Rub’s accomplishments include engaging new audiences and overseeing a series of ambitious construction projects, including the completion last spring of the so-called Core Project, a $233m phase of a renovation designed by Frank Gehry that drew praise for its sensitivity to the museum’s 1928 neo-classical building.

But the museum has also faced scrutiny recently amid appeals for greater equity in hiring, reports of abusive practices by managers and the formation of a wall-to-wall union whose members were galvanised by pandemic-related job cuts.

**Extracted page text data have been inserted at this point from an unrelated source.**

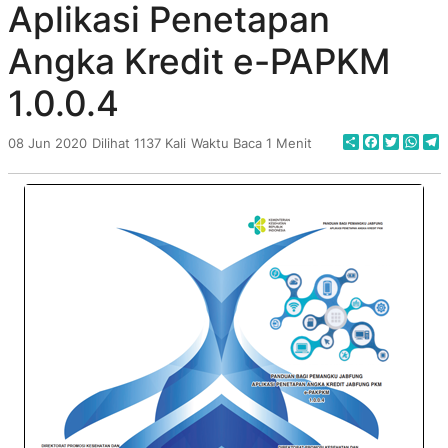
Aplikasi Penetapan
Angka Kredit e-PAPKM
1.0.0.4
Share
Faceboo
Twitte
Wha
T
08 Jun 2020
Dilihat 1137 Kali
Waktu Baca 1 Menit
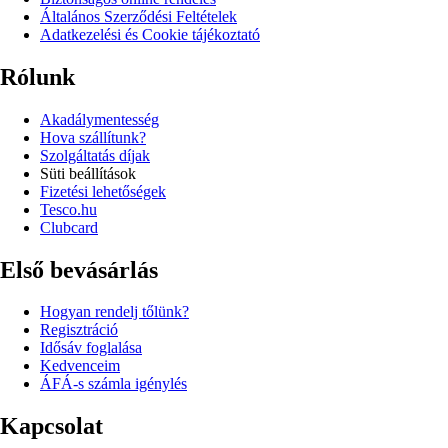
Általános Szerződési Feltételek
Adatkezelési és Cookie tájékoztató
Rólunk
Akadálymentesség
Hova szállítunk?
Szolgáltatás díjak
Süti beállítások
Fizetési lehetőségek
Tesco.hu
Clubcard
Első bevásárlás
Hogyan rendelj tőlünk?
Regisztráció
Idősáv foglalása
Kedvenceim
ÁFÁ-s számla igénylés
Kapcsolat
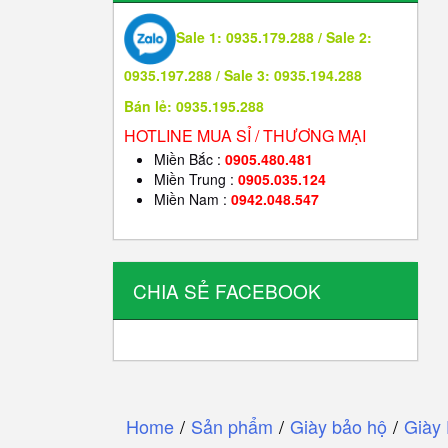
Sale 1: 0935.179.288 / Sale 2:
0935.197.288 / Sale 3: 0935.194.288
Bán lẻ: 0935.195.288
HOTLINE MUA SỈ / THƯƠNG MẠI
Miền Bắc :
0905.480.481
Miền Trung :
0905.035.124
Miền Nam :
0942.048.547
CHIA SẺ FACEBOOK
Home
/
Sản phẩm
/
Giày bảo hộ
/
Giày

“It has been a great honour to serve as the director of one of this country’s finest art museums,” states Rub, 69, “and to play a role in strengthening its collections and programmes as well as renewing our landmark main building to make it ready for another century of service to the community.”

“Timothy’s tenure has been one of major accomplishment, and it has been characterised by meeting major challenges head on,” says Leslie Anne Miller, chairman of the museum’s board of trustees, adding, “His leadership has been essential to the completion of the Core Project and in the remarkable progress we have made in fulfilling the goals of the largest capital campaign undertaken in the history of this institution.”

Rub, a scholar of Modern art and architecture, told The Philadelphia Inquirer that he was resigning to pursue long-delayed research and writing projects as well as to spend more time with family members.

After stepping down at the end of January, Rub will work as a consultant to the museum until the next director is in place, the museum says. He will also serve as a co-curator for the retrospective Sean Scully: The Shape of Ideas, which is to open at the museum in April.

Rub, who previously led the Cleveland Museum of Art, took over in Philadelphia in 2009 after the sudden death of the highly respected director Anne d’Harnoncourt. Gehry had designed a master plan for the museum’s transformation in 2006, and Rub assumed the mantle for fund-raising and additional revisions to the project, sharing details with the public in the exhibition Making a Classic Modern: Frank Gehry’s Master Plan, in 2014.

The latest four-year construction phase added 90,000 sq. ft of reimagined public space to the building and was lauded for elements such as Gehry’s replacement of a 1959 auditorium at ground level with a dramatic 40ft-high open forum space accessed by two new sets of staircases. The project also vastly improved visitor circulation–around 500,000 a year currently amid pandemic restrictions, but normally around 750,000 – and included the installation of new mechanical systems.

The Williams Forum at the Philadelphia Museum of Art, looking west into Lenfest Hall from the ground level Elizabeth Leitzell, courtesy of the Philadelphia Museum of Art

A future addition is also planned, but a timeline has not been set and fund-raising for that phase has not yet begun. In May, Rub said that around 90% of the $233m for the Core Project had been raised.

The director has also contended with challenges like a report in The New York Times in early 2020 that a education manager at the museum had sexually harassed subordinates and an article in The Inquirer detailing how a retail manager struck a gift-shop employee and verbally abused others. The reports stirred wide indignation among staff members.

The director also has contended with a plunge in revenue associated with the museum’s shutdown in response to the Covid-19 pandemic in March 2020 and another closure in November after a spike in cases. And since last year’s Black Lives Matter protests, Rub has sought to address equity issues in hiring through steps like naming a deputy director for diversity and inclusion.

He “has been instrumental in addressing, in a thoughtful and forthright way, the many challenges we have faced in the past year,” Miller said in her statement. (Equity issues also surfaced in the vote by staff members to unionise a year ago, and collective bargaining talks with management continue.)

A specialist in modern art and architecture, Rub has also led the Cincinnati Art Museum and the Hood Museum of Art at Dartmouth College in Hanover, New Hampshire in addition to the Cleveland museum.

Among other accomplishments, the Philadelphia Museum of Art cites Rub’s oversight of important acquisitions of American art, contemporary works, folk art, photography, silver and furniture; the reinstallation of its European, Chinese and South Asian galleries; the renovation of the Rodin Museum, which it manages; and innovative exhibitions ranging from Dancing Around the Bride: Cage, Cunningham, Johns, Rauschenberg, and Duchamp in 2012 to Paint the Revolution: Mexican Modernism, 1910–1950 in 2016.